By Ammar Younas
Emerging medical technologies and innovative clinical practices such as production and transplant of Artificial Organs, use of Bio-Robotics, Clustered Regularly Interspaced Short Palindromic Repeats (CRISPR), Augmented Reality, 3D Printing, Wireless Brain Sensors and Nanomedicine are posing a significant challenge for the legal system as a whole and Drug Regulatory Frameworks in particular. The gap between legal progression and technological innovations is increasing and there is no doubt that the legal side is at fault.
For example, Nanomedicine, comparatively, is at its advanced stages of understanding in Asia, not well integrated or accommodated by Asia’s medicolegal scholarship because of the related uncertainties in development trajectories of nanotechnology, product properties of nanomedicines, potential risks of nanocomponents in their administration and commercial regulations of nanomedicine at a larger scale.
There is no debate in legal and medical circles about the efficiency and potential benefits of these innovative nanomedical products with completely new characteristics and their functions with enormous potential in a wide range of applications with significant positive impact on healthcare. In South and Central Asia, legal scholars see almost all the medical innovations through the prism of superstition because of the upcoming cases of medical negligence. The major concern for now is that the nanomedicine “as subject matter” spread its tentacles on the drug act, intellectual property law, commercial and trade law, tech law and environmental law as well.

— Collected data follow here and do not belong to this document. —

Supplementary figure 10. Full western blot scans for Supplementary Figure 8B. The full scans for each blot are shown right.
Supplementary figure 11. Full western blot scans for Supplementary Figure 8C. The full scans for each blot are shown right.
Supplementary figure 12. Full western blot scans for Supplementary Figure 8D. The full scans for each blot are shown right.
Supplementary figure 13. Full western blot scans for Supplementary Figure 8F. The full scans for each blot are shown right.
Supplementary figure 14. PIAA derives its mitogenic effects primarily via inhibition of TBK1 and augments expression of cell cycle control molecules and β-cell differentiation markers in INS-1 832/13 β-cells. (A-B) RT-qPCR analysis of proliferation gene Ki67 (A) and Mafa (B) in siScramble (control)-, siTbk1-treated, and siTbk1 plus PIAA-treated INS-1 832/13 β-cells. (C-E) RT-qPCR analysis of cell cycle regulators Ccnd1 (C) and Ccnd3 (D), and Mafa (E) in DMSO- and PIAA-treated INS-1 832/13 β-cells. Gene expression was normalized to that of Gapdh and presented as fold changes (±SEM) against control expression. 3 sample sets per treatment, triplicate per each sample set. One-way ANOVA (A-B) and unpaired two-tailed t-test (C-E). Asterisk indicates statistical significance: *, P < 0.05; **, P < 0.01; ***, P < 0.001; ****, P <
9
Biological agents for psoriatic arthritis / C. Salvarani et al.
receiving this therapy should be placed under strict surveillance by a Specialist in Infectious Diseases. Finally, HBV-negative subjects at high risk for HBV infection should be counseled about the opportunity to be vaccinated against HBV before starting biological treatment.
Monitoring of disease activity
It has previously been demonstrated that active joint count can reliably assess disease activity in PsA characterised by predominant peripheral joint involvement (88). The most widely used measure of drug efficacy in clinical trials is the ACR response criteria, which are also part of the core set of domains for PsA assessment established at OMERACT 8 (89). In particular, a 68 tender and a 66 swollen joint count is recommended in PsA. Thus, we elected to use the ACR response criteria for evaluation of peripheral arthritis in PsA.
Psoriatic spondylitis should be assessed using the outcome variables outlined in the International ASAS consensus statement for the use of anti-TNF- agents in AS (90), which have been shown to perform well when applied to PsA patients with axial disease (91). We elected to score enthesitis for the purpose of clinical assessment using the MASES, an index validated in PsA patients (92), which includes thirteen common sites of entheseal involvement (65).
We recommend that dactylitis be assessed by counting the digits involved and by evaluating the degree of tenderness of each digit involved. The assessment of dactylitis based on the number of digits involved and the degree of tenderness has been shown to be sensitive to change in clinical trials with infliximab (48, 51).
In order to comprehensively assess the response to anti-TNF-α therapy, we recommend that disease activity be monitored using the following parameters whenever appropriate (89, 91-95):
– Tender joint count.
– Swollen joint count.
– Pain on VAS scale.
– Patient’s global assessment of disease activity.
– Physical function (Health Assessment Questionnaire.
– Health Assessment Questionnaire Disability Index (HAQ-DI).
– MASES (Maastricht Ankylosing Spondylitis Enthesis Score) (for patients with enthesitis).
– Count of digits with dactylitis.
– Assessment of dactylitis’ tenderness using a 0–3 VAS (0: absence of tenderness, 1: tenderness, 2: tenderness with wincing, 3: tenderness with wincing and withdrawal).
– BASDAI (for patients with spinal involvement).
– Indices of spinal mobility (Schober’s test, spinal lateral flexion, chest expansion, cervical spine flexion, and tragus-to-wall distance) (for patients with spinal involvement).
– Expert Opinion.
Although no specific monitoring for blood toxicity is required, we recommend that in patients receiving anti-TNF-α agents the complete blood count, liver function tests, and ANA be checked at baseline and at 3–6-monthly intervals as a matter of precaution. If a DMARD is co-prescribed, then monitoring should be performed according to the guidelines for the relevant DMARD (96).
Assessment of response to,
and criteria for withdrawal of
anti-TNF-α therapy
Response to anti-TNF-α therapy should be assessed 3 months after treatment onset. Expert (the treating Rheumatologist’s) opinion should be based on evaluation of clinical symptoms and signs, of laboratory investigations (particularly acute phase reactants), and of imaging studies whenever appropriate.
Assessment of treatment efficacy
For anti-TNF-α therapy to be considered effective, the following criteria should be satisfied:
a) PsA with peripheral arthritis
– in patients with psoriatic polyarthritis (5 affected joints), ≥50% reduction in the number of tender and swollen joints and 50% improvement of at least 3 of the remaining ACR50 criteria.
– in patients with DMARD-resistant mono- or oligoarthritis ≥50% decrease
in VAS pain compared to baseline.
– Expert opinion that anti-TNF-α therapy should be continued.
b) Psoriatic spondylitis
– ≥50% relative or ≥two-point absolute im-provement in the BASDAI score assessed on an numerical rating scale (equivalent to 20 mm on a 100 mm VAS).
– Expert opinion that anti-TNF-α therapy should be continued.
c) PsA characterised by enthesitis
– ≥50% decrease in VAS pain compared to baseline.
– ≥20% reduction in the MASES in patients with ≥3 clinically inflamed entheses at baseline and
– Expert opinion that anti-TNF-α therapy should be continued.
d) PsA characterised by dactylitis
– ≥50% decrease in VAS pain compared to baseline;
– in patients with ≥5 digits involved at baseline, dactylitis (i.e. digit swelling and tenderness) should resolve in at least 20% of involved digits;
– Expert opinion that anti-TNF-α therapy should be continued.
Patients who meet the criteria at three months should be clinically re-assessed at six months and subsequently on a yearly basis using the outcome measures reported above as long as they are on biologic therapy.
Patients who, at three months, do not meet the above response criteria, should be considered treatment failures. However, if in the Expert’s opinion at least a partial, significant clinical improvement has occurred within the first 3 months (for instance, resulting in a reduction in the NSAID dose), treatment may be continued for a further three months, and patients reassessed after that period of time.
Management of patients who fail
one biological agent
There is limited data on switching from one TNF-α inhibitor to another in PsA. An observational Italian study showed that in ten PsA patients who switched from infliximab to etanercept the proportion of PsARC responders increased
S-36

The increasing complexity and hybrid nature of nanotechnologies impact the functionality of “law in action” which can lead to legal uncertainty and ultimately to a public distrust. The nature of nanomedicine is challenging current classifications of medical knowledge, and existing legal regulations worldwide. A minor misunderstanding of nanomedicine by policy and law makers can decrease the inertia of nanomedical research.
There is an immediate need of collaboration between nanomedical scientists and academic lawyers for the harmonization of technologies in legal system and to discuss conceptual bases to better fulfill the legal language acceptable for scientists and technologists. Since finding the sustainable bases for a responsible development of medical technologies is a legal concern of legal scholars as well.
Besides nanomedicines, use of robots in surgery is also creating concerns among legal community. Humanoid robots with artificial intelligence are already mimicking humans whereas the development of surgeon robots with artificial intelligence (AI) is an exciting, inexorable reality which is no more fiction but a real medical practice. Artificial intelligence in such robots is not only making them functionally independent but also raising concern for legal scientists to address the upcoming complex issues especially related to medical malpractice by humanoid robots equipped with AI. The purpose to address this concern is to suggest a balanced regulatory approach to medical robotics that should promote innovation, while at the same time define the boundary for the protection of individuals and the human community at large.
The increased autonomy of robots raises questions regarding their legal responsibility. For example, the European Union Parliament has recommended to the European Commission to create a separate legal personality of ‘Electronic Person’ to make them responsible for any damage they may cause, and possibly applying electronic personality to cases where robots make autonomous decisions or otherwise interact with third parties independently. With the advancement of Quantum Computing and 5G technology, the interaction between AI Robots, Smart Medical Instruments and other advanced digital technologies will increase significantly and autonomous decisions of robots will make human more prone to medical malpractices.
From legal philosophy point of view, I think that there is no need to treat robots as a personality but at the initial stages AI bodies in general and surgeon medical robots, in particular, should be regarded as property to limit health and safety risks to human beings. Saudi Arabia has given its passport to humanoid robot ‘Sofia’ which grants it legal rights, but we cannot make it liable for its negligence if it operates a human. As robotic scientists are not sure themselves that when they will be able to make fully conscious robots, robots cannot be held liable per se for acts or omissions that cause damage to other parties as they are a machine and therefore liability rests on the owner and producer. Likewise, it is the duty of applied scientists to seek the timely recommendations of legal scientists regarding innovations which can cause legal complications in future.